Exxon Mobil: Big Oil Bargain

| About: Exxon Mobil (XOM)

In the "Late Summer Sell Off" oil was hit especially hard, dropping to $80 and pulling down oil producers with it. This might be an ideal time to profit from the panic and get greedy while others are fearful. This volatile market has created some nice bargains for value seekers.

XOM is one of the companies hit hard with its obvious exposure to oil prices. While I never suggest buying or selling a company for the sole purpose of profiting from the price of a commodity, I see no malice in profiting from others' will to do so. Many of these oil companies have very good businesses and should not be trading for such low prices.

Exxon Mobil: Exxon is the largest company traded on the NYSE with a market cap around $350B. It is a vertically integrated oil giant who explores for, produces, refines, and markets oil and gas. Its 3 segments include upstream, downstream, and chemical (75/11/15). It has operations all over the world and with its recent purchase of XTO, greatly increased its investment in natural gas. Warren Buffett has a .01% stake in XOM.

Exxon has excellent management. They consistently repurchase shares and have raised their dividend almost 30 years in a row. Their dividend yields 2.6% with a payout ratio of 25%. Along with shareholder alignment, their management also performs well within the business.They have some of the highest and most consistent production in the industry as well as industry leading safety. Their average ROCE over the last 10 years is more than double that of the competition (annual report). Their management returned $14 for every BOE (Barrel of Oil Equivalents) in 2010.

Production Statistics:

  • 100% + Replacement 17 years in a row
  • 209% replacement in 2010
  • 84 billion BOE resource base at the end of 2010. Industry Leader.

XOM has about $155B in equity. This comes with a $350B market cap resulting in a price/book around 2.3 and a P/E of 10. This seems a little high for a text book Graham investment, but when factoring in 25% ROE and growing returns, it can easily be justified as undervalued. XOM earned $30.5 billion in 2010 and they are on pace to earn far more than that this year. Using any type of DCF analysis it is easy to see why XOM is undervalued.

If you were to forecast current earnings over 5 years we would be looking at $200B in accumulated earnings, which I consider a very conservative estimation. Add this to equity, and you're already looking at a small premium to the current market cap. Their undervalued status clearly depends on the expectations of sustainable earnings. Its P/B is just not low enough to depend heavily on equity like many Graham type investments. However, their management and consistent production allow ensured faith in sustainability.

Balance Sheet:
Exxon has a solid financial position.
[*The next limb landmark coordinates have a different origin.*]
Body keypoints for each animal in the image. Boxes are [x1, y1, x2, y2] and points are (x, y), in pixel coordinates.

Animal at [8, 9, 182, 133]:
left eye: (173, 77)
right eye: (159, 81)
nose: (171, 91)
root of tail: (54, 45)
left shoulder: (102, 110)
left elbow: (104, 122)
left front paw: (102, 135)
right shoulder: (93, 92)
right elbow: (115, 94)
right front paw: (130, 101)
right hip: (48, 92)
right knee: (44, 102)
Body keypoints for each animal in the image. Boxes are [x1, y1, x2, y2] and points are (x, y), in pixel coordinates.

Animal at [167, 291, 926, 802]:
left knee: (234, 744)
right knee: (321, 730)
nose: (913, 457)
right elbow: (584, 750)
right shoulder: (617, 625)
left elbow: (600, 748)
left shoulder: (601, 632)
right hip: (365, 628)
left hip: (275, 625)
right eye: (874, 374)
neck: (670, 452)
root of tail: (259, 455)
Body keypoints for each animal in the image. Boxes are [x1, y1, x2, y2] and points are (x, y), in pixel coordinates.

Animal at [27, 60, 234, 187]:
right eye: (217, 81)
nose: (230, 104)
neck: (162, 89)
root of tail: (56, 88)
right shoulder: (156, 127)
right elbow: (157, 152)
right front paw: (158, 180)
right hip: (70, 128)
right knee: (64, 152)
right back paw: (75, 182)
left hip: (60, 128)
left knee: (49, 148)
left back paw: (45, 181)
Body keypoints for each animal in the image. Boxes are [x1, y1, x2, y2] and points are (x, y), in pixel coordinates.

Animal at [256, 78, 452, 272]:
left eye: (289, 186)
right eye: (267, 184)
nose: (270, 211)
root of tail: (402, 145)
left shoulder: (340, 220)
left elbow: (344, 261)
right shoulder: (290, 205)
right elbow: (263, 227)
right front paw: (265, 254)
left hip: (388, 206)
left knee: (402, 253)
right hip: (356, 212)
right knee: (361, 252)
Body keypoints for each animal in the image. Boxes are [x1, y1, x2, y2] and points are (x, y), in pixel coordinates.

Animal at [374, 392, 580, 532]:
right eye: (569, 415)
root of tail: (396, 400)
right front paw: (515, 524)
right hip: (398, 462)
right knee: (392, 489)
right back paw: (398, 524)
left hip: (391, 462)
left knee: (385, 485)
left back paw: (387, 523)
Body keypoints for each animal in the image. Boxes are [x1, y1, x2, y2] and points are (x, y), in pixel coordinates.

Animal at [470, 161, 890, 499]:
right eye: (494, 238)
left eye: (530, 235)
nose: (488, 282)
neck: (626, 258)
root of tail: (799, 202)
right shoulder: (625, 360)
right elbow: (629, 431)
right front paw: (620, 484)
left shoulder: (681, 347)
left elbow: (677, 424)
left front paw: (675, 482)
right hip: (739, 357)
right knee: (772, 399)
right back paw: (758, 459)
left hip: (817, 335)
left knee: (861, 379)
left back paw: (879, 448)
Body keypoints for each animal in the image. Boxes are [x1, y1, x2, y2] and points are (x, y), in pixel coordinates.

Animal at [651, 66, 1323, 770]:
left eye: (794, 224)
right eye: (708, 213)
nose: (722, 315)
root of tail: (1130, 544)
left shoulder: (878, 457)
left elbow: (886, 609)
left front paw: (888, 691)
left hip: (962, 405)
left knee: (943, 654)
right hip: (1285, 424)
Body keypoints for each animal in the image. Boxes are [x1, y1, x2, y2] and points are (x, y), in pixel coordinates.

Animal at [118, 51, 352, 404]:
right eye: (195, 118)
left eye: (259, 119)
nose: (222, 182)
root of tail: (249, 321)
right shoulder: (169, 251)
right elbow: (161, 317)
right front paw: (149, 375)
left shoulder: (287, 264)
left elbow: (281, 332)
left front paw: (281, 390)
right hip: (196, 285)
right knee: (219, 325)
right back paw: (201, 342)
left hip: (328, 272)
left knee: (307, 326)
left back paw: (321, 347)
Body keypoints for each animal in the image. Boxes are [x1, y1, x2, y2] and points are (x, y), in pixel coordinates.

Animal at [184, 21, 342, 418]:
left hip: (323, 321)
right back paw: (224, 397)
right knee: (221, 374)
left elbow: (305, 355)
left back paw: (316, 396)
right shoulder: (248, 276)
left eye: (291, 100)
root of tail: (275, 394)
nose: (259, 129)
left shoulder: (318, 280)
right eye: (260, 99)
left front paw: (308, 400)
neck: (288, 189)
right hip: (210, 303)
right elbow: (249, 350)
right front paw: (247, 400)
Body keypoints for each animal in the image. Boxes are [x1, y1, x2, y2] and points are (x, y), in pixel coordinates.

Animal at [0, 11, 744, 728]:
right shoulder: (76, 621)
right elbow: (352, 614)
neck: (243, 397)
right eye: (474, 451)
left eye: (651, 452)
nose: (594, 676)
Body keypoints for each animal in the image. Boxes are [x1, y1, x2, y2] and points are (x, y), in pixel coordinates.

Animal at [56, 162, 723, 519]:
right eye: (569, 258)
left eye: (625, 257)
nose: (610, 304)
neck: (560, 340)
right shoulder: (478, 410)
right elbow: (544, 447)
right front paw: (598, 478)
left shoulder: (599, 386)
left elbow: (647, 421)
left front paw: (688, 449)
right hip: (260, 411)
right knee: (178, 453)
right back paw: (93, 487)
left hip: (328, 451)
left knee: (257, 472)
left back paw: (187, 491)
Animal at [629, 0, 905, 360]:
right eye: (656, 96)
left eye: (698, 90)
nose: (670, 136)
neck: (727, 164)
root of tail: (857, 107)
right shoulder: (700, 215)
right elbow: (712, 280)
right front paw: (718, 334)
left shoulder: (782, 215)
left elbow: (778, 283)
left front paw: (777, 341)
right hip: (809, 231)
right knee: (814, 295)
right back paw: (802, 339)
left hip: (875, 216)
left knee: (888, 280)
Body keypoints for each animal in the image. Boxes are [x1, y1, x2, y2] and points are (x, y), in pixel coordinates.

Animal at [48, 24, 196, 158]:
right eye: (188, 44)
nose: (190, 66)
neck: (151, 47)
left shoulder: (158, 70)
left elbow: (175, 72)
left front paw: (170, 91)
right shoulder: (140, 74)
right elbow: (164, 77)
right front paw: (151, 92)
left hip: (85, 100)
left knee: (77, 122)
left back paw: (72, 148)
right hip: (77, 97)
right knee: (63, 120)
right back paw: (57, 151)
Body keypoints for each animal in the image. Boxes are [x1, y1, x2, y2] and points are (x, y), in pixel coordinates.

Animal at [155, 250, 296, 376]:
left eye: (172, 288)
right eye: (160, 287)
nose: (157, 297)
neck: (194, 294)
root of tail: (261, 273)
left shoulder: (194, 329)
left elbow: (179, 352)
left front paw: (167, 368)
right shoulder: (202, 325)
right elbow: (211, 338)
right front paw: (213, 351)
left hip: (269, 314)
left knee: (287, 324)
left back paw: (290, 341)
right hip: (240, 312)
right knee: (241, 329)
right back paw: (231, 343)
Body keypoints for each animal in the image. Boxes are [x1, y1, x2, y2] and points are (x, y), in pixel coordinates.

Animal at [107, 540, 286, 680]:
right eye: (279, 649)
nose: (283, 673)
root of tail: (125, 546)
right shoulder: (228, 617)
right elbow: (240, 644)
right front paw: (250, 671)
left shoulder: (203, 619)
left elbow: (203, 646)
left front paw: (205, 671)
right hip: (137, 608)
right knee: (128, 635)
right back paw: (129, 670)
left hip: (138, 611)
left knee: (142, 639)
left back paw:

It has a debt/equity ratio of .11 and a current ratio of .97. This comes with 10B in cash which is 2.07 cash per share. XOM has above average metrics for receivable, inventory, and asset turnover which make it particularly liquid compared to its competition. Not to mention, it is one of the few companies with a AAA rating.

Like all oil producers, Exxon will suffer from a decrease in the price of crude. This was evident last week. The current global economy is teetering on fears of debt in Europe and a possible economic slowdown in the United States. If traders find a decrease in global demand for oil then XOM's price could suffer as a result. Exxon's size and production make it more suited than most to handle economic headwinds. In the recent recession, when XLE dropped some 56% from its high in 08', XOM only fell 35%.

Disclosure: I have no positions in any stocks mentioned, but may initiate a long position in XOM over the next 72 hours.